Manar Attiya, Dimanche, 12 mai 2019

Peu connu jusque-là, l'élevage d'autruches est pourtant bien rentable et sa viande prisée par les adeptes de l'alimentation « light ». Visite guidée dans une ferme.

Elevage d’autruches, un business florissant
(Photo: Mohamad Abdou)

L’ambiance est festive. C’est la saison de repro­duction qui va de février jusqu’à octobre. Une cen­taine de personnes ont parcouru un long trajet pour arriver dans cette ferme. Certaines veulent acheter des autruchons, tandis que pour d’autres, c’est leur première visite dans cette ferme d’élevage. Ils sont là pour admirer ces grands oiseaux qui vivent à l’air libre. Mais tous atten­dent avec impatience l’abattage, le dépeçage et le découpage des autruches, car cette ferme propose à la vente de la viande fraîche. Plusieurs personnes sont venues précédemment tel Sabri, qui a des problèmes cardiaques. Son médecin lui a conseillé de consommer de la soupe aux os d’autruche ainsi que de la viande d’autruche très pauvre en calories et en matières grasses. Pour Nada et ses copines, qui font un régime, c’est la viande idéale à consommer. En fait, l’autruche n’est pas seulement appréciée pour sa viande qui est très tendre et très goûteuse, mais aussi pour ses nom­breux sous-produits (plumes, coquilles d’oeufs et cuir). Sabrina, décoratrice, est venue acheter des coquilles d’oeufs sur lesquelles elle veut appliquer des motifs de décora­tion. Les amateurs de plumes d’au­truches sont aussi présents. Fort appréciées, les plumes sont triées, lavées et teintées, et serviront de base à la création de bijoux et d’ac­cessoires. Elles sont également utili­sées au naturel ou colorées pour orner les chapeaux.

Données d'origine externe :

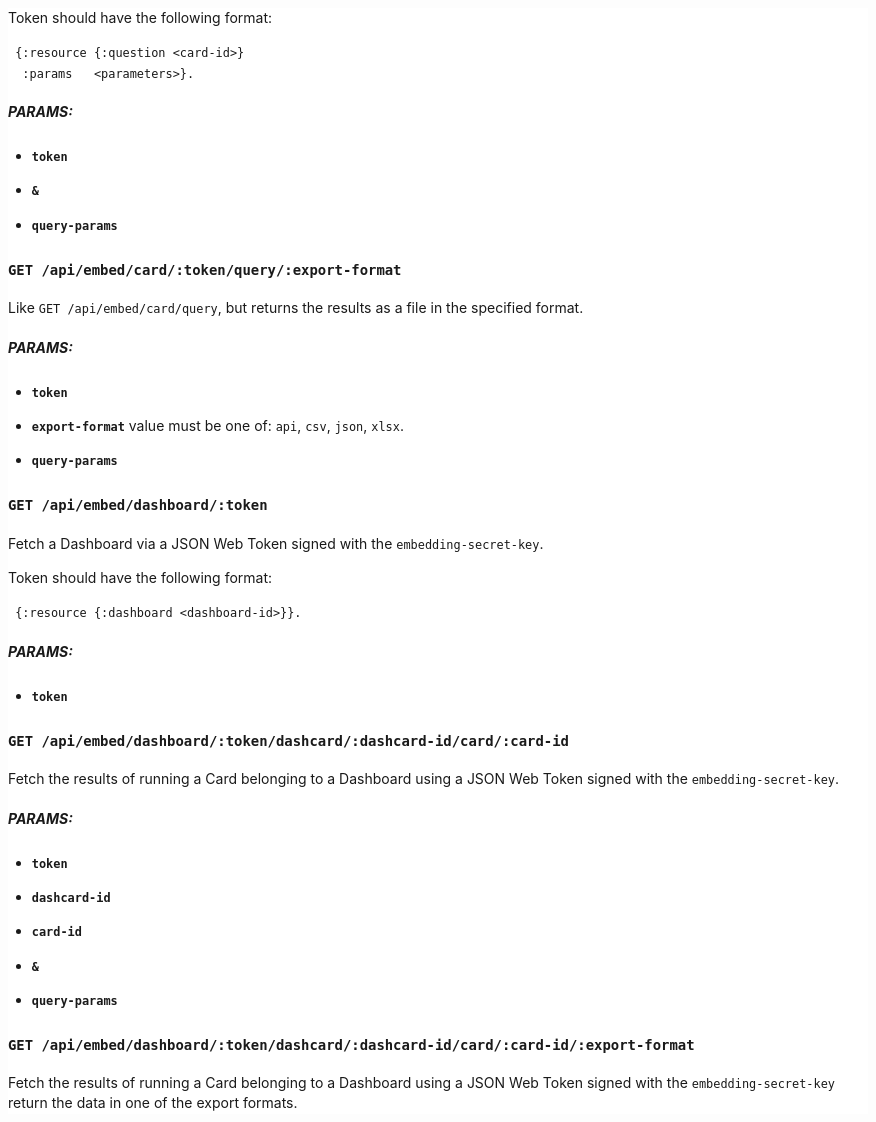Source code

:   Token should have the following format:

     {:resource {:question <card-id>}
      :params   <parameters>}.

##### PARAMS:

*  **`token`**

*  **`&`**

*  **`query-params`**

### `GET /api/embed/card/:token/query/:export-format`

Like `GET /api/embed/card/query`, but returns the results as a file in the specified format.

##### PARAMS:

*  **`token`**

*  **`export-format`** value must be one of: `api`, `csv`, `json`, `xlsx`.

*  **`query-params`**

### `GET /api/embed/dashboard/:token`

Fetch a Dashboard via a JSON Web Token signed with the `embedding-secret-key`.

   Token should have the following format:

     {:resource {:dashboard <dashboard-id>}}.

##### PARAMS:

*  **`token`**

### `GET /api/embed/dashboard/:token/dashcard/:dashcard-id/card/:card-id`

Fetch the results of running a Card belonging to a Dashboard using a JSON Web Token signed with the
  `embedding-secret-key`.

##### PARAMS:

*  **`token`**

*  **`dashcard-id`**

*  **`card-id`**

*  **`&`**

*  **`query-params`**

### `GET /api/embed/dashboard/:token/dashcard/:dashcard-id/card/:card-id/:export-format`

Fetch the results of running a Card belonging to a Dashboard using a JSON Web Token signed with the
  `embedding-secret-key` return the data in one of the export formats.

Nadine, qui tra­vaille dans le cosmétique, veut acheter de la graisse qu’elle pourra transformer en huile pour fabriquer des savons, des crèmes pour les mains et des baumes de massage. Avec le cuir de ces autruches, incroyablement flexible et imper­méable, Asmaa fabrique des sacs et des ceintures, des modèles chics et pratiques, et surtout uniques, puisque chaque peau est différente de l’autre. La ferm e Kheir Baladna pour Autruches est située à quelque 45 km du Caire, dans la région d’In­chass-Belbeis, dépendant du gou­vernorat de Charqiya. Là, le proprié­taire a acheté son premier couple reproducteur au début des années 1990.

Un projet prospère

Elevage d’autruches, un business florissant
Une autruche pond entre 30 et 40 oeufs par an, vendu à 100 L.E. l’oeuf. (Photo: Mohamad Abdou)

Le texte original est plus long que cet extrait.